Soon after, Mohammad migrated to Dubai to join Dawood Ibrahim. Mustafa, too, fled to the UAE in 1988. Underworld observers said the Dossa family’s fortunes changed after Mohammad and Mustafa flooded the black market with gold and electronic goods smuggled from Dubai.

Some believe that Manish Market was a clothes market some odd 50 years back, named Nustan Pusbak. At the same time, some think that it was always an electronics market named Musafir Khana.

However, The Dossa family purchased a radio theatre near Crawford market and built the first electronic goods market in south Mumbai, Manish Market, in its place. However, soon after, Mohammad sold off his share in the shop and bought another in the same market complex in 1976.

In Dubai, too, the Dossa brothers built one of the biggest gold jewellery showrooms at Gold Souk, called Mignas, which is still the family’s rice bowl, apart from the earnings from the rent paid by shops at Manish Market.

▶ [Exercise]: Copy the passage on the Dossa family and Manish Market in full, word for word.

▶ [Data under study]:
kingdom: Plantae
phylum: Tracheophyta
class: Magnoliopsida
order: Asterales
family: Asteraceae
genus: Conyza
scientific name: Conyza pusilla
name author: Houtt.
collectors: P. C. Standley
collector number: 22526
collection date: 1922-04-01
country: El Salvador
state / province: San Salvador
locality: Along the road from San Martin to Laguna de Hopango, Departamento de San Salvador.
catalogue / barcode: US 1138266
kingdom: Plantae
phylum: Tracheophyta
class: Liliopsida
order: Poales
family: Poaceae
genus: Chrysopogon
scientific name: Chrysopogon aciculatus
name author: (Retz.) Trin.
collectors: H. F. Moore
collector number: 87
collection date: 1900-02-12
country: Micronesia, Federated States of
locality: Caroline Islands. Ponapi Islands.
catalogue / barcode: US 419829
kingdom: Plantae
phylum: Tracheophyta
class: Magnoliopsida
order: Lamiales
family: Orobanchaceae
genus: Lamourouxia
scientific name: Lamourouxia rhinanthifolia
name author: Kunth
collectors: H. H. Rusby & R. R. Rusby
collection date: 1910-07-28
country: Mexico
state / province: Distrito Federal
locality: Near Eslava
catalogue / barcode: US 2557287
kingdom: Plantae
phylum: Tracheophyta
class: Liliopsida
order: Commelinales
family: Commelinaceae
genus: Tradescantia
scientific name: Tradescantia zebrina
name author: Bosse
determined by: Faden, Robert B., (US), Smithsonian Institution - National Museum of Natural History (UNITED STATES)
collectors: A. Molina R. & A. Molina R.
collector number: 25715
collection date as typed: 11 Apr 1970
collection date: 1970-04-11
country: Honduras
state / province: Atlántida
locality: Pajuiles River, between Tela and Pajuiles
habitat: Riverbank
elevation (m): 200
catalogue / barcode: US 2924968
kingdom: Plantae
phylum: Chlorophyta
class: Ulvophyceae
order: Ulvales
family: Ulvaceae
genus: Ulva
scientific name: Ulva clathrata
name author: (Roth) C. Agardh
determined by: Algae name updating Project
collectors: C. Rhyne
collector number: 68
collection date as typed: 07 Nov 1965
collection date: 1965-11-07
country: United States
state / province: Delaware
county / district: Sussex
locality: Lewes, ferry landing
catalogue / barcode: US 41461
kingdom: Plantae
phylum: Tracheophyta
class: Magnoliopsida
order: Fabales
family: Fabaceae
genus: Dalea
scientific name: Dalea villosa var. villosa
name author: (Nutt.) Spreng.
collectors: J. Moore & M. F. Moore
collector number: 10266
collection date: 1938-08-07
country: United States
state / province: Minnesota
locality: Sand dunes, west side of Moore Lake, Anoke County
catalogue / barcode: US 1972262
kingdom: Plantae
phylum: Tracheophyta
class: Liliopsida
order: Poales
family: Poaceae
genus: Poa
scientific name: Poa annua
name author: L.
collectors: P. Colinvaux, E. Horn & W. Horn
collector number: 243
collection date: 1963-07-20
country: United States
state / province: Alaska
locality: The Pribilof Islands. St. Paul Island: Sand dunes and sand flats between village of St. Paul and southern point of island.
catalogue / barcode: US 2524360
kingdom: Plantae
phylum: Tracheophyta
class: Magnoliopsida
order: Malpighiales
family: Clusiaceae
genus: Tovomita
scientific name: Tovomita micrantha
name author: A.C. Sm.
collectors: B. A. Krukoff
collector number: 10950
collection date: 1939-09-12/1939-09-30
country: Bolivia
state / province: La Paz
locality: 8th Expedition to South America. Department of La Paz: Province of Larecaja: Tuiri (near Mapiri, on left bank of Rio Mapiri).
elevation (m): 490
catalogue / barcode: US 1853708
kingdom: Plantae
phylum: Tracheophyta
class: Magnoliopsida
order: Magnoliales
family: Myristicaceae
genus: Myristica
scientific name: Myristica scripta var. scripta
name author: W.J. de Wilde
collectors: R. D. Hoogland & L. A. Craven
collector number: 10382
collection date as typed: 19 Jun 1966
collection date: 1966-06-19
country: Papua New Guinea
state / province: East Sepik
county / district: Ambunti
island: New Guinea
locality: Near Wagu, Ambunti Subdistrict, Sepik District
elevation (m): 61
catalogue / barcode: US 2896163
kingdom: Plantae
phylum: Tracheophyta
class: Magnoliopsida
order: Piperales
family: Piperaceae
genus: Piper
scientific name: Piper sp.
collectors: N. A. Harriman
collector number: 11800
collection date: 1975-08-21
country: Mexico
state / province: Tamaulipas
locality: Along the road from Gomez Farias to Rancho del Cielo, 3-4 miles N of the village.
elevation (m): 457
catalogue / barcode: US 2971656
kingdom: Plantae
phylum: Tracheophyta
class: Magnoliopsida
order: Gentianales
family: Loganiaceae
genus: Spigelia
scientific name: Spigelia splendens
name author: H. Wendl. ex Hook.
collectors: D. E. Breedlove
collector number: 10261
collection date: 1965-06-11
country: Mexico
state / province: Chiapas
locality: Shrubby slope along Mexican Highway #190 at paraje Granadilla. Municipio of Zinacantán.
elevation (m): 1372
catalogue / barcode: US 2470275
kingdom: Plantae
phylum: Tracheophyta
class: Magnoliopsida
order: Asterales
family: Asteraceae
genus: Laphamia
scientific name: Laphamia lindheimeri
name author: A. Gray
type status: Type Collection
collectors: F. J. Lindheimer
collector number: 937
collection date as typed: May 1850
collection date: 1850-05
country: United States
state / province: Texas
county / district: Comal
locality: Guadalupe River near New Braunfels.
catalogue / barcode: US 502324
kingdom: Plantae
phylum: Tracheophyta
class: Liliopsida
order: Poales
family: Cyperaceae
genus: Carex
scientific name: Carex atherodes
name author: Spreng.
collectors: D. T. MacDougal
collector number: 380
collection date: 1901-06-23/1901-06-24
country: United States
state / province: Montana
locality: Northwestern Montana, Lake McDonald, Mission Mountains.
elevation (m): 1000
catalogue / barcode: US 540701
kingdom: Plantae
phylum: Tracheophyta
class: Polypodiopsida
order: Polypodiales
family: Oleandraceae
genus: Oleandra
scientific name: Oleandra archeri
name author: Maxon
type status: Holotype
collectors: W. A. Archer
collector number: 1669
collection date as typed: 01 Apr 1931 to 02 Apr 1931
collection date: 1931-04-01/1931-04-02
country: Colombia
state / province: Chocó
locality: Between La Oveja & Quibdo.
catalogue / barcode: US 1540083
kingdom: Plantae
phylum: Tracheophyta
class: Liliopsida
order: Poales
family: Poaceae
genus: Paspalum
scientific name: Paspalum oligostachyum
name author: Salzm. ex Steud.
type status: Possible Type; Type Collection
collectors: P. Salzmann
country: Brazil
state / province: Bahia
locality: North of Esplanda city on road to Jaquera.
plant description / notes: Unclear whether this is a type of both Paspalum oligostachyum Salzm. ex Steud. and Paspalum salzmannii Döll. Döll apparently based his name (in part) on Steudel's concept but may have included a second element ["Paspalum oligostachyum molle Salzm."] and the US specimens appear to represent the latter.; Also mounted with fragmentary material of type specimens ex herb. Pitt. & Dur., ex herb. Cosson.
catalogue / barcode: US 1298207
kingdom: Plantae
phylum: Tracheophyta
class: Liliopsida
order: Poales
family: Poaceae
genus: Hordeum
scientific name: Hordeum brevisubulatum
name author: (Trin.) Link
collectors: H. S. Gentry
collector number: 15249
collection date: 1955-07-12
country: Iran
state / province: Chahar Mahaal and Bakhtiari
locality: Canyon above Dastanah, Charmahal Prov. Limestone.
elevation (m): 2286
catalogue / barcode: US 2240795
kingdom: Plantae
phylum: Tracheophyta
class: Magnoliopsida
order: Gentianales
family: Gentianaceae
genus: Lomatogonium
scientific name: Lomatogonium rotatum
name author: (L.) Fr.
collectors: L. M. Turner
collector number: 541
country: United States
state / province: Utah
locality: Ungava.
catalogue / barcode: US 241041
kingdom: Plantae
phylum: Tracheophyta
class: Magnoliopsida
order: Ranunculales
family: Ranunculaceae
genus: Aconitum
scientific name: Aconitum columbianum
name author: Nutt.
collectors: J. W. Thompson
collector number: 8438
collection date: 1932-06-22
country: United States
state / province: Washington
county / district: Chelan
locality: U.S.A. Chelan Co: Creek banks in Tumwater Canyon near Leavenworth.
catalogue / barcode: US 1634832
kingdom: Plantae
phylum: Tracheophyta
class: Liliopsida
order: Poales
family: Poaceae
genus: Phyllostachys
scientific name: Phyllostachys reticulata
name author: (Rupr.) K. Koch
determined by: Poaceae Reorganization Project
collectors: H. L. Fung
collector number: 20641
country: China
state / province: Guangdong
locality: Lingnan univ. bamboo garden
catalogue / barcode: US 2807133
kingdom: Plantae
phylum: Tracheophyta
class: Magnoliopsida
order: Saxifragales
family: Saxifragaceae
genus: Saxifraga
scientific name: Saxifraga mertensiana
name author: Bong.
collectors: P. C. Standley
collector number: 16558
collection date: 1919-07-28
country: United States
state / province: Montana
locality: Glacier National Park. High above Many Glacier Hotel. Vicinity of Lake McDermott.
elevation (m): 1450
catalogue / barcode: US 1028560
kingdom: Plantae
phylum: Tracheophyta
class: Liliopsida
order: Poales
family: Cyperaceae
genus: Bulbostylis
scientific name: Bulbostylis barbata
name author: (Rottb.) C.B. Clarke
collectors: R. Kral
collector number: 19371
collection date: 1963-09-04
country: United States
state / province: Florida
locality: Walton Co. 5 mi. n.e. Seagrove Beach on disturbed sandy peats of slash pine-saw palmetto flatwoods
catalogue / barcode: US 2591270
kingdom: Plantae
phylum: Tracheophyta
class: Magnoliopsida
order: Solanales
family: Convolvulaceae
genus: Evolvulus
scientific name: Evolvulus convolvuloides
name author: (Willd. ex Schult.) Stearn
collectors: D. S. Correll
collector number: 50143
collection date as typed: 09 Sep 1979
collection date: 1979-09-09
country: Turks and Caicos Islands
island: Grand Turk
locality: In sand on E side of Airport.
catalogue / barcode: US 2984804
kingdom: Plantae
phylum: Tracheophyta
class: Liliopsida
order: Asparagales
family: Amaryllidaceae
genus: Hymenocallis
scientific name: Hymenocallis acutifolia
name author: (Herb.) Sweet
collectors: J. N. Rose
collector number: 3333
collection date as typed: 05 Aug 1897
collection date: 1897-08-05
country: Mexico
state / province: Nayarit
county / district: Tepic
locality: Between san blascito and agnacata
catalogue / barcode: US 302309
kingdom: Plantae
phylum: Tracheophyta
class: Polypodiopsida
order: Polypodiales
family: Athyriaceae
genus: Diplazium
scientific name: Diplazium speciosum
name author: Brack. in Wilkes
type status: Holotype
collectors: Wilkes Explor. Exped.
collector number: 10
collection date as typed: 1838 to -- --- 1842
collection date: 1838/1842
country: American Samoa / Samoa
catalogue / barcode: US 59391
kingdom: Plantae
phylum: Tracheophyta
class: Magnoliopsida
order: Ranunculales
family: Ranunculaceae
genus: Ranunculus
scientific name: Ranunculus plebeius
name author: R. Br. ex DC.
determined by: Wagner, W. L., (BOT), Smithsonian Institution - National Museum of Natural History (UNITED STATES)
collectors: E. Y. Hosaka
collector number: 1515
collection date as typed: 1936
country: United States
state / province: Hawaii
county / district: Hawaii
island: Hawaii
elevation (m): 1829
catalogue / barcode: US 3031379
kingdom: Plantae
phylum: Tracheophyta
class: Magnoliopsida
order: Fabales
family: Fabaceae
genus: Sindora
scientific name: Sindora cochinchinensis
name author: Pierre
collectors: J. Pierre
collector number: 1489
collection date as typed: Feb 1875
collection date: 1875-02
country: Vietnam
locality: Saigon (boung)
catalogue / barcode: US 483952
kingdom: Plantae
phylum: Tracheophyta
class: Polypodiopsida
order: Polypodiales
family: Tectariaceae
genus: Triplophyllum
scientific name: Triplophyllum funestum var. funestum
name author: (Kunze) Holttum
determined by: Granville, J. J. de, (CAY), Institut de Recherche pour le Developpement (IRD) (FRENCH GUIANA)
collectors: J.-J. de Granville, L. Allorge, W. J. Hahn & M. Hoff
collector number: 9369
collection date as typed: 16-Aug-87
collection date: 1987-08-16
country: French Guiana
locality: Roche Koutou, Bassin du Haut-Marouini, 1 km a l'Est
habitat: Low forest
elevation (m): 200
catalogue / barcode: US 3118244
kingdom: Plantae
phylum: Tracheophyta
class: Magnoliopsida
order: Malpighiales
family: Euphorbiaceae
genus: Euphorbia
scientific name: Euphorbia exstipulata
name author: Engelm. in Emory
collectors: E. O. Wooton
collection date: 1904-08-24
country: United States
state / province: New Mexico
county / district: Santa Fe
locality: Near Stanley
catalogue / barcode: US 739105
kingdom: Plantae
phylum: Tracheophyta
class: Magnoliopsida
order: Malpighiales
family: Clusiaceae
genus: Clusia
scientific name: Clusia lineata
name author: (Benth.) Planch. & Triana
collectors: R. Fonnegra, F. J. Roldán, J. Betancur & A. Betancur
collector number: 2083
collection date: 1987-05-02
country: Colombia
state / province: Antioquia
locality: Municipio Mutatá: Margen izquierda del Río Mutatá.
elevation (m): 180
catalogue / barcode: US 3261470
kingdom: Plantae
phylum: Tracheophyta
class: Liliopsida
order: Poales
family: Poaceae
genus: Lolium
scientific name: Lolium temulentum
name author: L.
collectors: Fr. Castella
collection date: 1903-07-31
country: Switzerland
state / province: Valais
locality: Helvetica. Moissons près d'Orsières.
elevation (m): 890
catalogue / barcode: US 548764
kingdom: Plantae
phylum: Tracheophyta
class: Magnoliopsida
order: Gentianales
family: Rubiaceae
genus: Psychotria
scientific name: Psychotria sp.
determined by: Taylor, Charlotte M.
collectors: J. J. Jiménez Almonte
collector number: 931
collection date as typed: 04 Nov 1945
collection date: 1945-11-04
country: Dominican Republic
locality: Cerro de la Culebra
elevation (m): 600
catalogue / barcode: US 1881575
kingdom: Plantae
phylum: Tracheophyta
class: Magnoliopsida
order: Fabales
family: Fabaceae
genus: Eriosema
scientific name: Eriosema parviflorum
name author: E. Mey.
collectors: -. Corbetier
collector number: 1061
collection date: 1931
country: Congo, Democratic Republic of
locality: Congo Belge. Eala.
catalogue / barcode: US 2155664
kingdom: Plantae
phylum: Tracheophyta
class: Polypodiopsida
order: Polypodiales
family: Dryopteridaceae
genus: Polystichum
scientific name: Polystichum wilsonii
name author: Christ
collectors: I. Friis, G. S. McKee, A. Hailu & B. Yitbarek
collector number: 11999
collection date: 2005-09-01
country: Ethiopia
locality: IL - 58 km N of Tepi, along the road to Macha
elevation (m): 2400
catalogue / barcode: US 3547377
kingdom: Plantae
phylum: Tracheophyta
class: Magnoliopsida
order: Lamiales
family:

▶ [Result for this task]:
Soon after, Mohammad migrated to Dubai to join Dawood Ibrahim. Mustafa, too, fled to the UAE in 1988. Underworld observers said the Dossa family’s fortunes changed after Mohammad and Mustafa flooded the black market with gold and electronic goods smuggled from Dubai.

Some believe that Manish Market was a clothes market some odd 50 years back, named Nustan Pusbak. At the same time, some think that it was always an electronics market named Musafir Khana.

However, The Dossa family purchased a radio theatre near Crawford market and built the first electronic goods market in south Mumbai, Manish Market, in its place. However, soon after, Mohammad sold off his share in the shop and bought another in the same market complex in 1976.

In Dubai, too, the Dossa brothers built one of the biggest gold jewellery showrooms at Gold Souk, called Mignas, which is still the family’s rice bowl, apart from the earnings from the rent paid by shops at Manish Market.